Maksymilian Szwed

Personal information
- Full name: Maksymilian Mariusz Szwed
- Nationality: Polish
- Born: 6 August 2004 (age 22)
- Education: Łódź University of Technology

Sport
- Sport: Athletics
- Event: Sprint

Achievements and titles
- Personal best: 400 m: 44.94 (2026) NU23R

Medal record
Men's athletics
Representing Poland
World University Games
| Gold medal – first place | 2025 Bochum | 4 × 400 m relay |
European Indoor Championships
| Silver medal – second place | 2025 Apeldoorn | 400 m |
European U23 Championships
| Silver medal – second place | 2025 Bergen | 400 m |
European U20 Championships
| Bronze medal – third place | 2023 Jerusalem | 400 m |

= Maksymilian Szwed =

Polish athlete (born 2004)

Maksymilian Szwed (born 6 August 2004) is a Polish sprinter. He became Polish national 400 metres champion in 2024. He set new European U23 and Polish national indoor records to win the silver medal at that distance at the 2025 European Athletics Indoor Championships.

==Biography==
Szwed is a ADS Łódź athlete. was a bronze medalist in the 400 metres at the 2023 European Athletics U20 Championships in Jerusalem.

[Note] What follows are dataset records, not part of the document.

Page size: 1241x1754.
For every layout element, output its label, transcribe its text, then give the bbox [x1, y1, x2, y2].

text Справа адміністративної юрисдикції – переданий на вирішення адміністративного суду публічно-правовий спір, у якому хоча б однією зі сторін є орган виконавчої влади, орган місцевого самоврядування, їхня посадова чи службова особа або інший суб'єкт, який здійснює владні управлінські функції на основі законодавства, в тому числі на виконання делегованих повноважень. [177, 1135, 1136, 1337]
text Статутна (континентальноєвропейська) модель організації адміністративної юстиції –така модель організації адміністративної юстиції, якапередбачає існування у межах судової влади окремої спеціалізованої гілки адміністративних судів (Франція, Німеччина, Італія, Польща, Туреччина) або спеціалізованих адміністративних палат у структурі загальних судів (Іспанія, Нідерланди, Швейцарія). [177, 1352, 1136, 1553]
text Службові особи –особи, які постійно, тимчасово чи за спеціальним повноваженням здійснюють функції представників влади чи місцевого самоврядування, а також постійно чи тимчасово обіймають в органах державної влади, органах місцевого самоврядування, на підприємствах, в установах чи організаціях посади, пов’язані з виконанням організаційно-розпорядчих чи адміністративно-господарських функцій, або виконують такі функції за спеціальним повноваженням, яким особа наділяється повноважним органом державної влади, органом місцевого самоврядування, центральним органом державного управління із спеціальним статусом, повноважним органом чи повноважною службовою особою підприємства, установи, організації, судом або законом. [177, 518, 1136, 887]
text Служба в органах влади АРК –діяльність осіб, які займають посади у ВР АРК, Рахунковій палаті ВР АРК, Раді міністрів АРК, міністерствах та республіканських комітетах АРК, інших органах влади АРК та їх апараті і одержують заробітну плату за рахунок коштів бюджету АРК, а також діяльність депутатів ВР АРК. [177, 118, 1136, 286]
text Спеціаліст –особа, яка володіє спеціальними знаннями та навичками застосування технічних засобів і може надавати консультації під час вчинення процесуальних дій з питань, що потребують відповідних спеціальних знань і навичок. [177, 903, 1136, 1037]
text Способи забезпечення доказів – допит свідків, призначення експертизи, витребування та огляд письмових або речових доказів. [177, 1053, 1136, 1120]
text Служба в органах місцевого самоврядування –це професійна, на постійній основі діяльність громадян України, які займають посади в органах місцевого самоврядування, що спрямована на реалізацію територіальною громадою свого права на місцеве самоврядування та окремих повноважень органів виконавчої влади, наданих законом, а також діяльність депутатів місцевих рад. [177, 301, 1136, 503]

Szwed competed as part of the Polish mixed 4 × 400 m relay team at the World Relays in Nassau, Bahamas which qualified for the Paris Olympics.

Szwed ran at the 2024 European Athletics Championships in Rome in June 2024, in both the Mixed 4 × 400 metres relay and the Men's 4 × 400 metres relay. He won the Polish Athletics Championships over 400 metres in Bydgoszcz in June 2024 in a time of 45.25 seconds and broke the 20-year-old Polish Under-23 Record of Marek Plawgo.

Szwed ran in the Mixed 4 × 400 m relay at the 2024 Paris Olympics. He also competed in the men's 4 × 400 m relay at the Games.

Szwed ran an indoors personal best of 45.69 to qualify for the semi finals of the 400 metres at the 2025 European Athletics Indoor Championships. He won his semi-final on 7 March 2025, with a time of 45.78 seconds. He subsequently went faster again to win the silver medal in the final, setting a European U23 and Polish indoor record of 45.31 seconds to finish behind only Atilla Molnar of Hungary. He competed at the 2025 World Athletics Relays in China in the Men's 4 × 400 metres relay in May 2025. He also competed in the Mixed 4 × 400 metres relay at the event.

Szwed represented Poland at the 2025 European Athletics Team Championships First Division in Madrid, where he ran a personal best 45.18 seconds for the 400 metres and was a member of the Polish mixed 4 × 400 metres relay team which set a national record in winning the race. He ran 45.28 seconds to win the silver medal in the 400 metres at the 2025 European Athletics U23 Championships in Bergen, Norway.

Szwed was selected for the Polish team for the 2025 World Athletics Championships in Tokyo, Japan, where he ran in the mixed 4 × 400 metres relay in which the Polish team finished in fourth place. He also ran in the heats of the men's 400 metres without advancing to the semi-finals.

Szwed ran below 45 seconds for the first time in the 400 m in June 2026, with 44.94 seconds, a new Polish U23 record. Competing at the 2026 European Athletics Championships in Birmingham, England in August, he was a finalist in the 400 metres, placing sixth overall. He also competed in the men's 4 × 400 metres relay at the championships.